• **Assigned task**: Your output is to consist only of the line containing "X0294088Y0281080D01*" and the lines after it, through the end of the data, reproduced exactly.

Design files in plain text:
=== Begin Enclosure ===

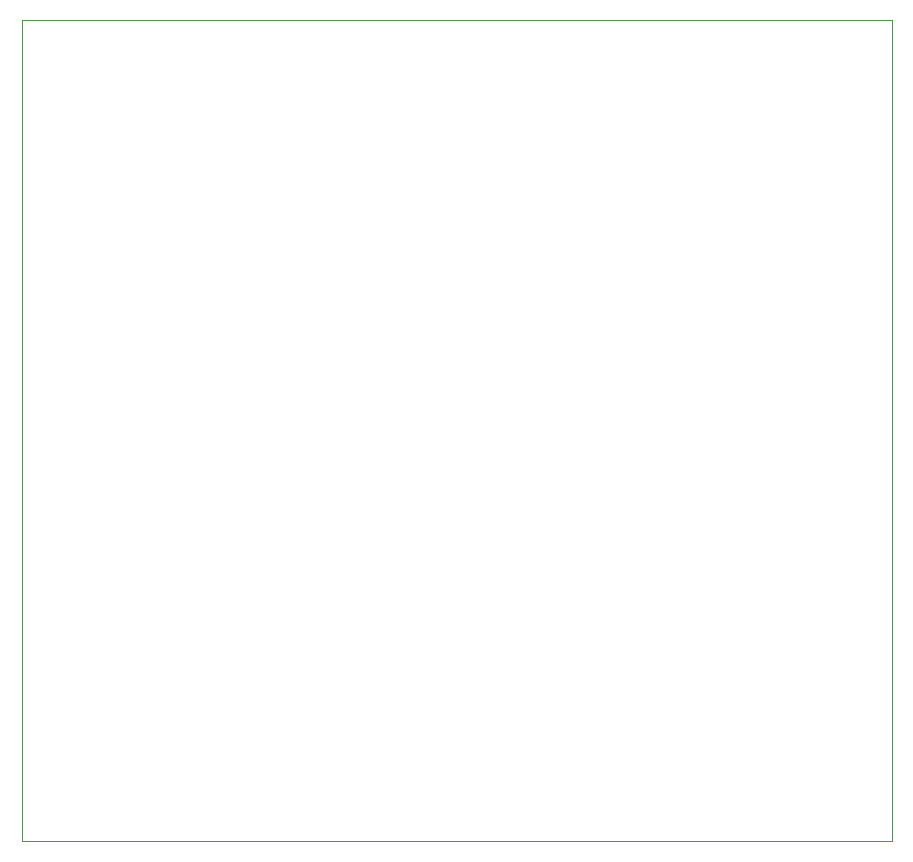
<source format=gko>
G75*
%MOIN*%
%OFA0B0*%
%FSLAX25Y25*%
%IPPOS*%
%LPD*%
%AMOC8*
5,1,8,0,0,1.08239X$1,22.5*
%
%ADD10C,0.00000*%
D10*
X0004167Y0007379D02*
X0004167Y0281080D01*
X0294088Y0281080D01*
X0294088Y0007379D01*
X0004167Y0007379D01*
M02*

</source>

=== End Enclosure ===

• **Exercise output**:
X0294088Y0281080D01*
X0294088Y0007379D01*
X0004167Y0007379D01*
M02*

</source>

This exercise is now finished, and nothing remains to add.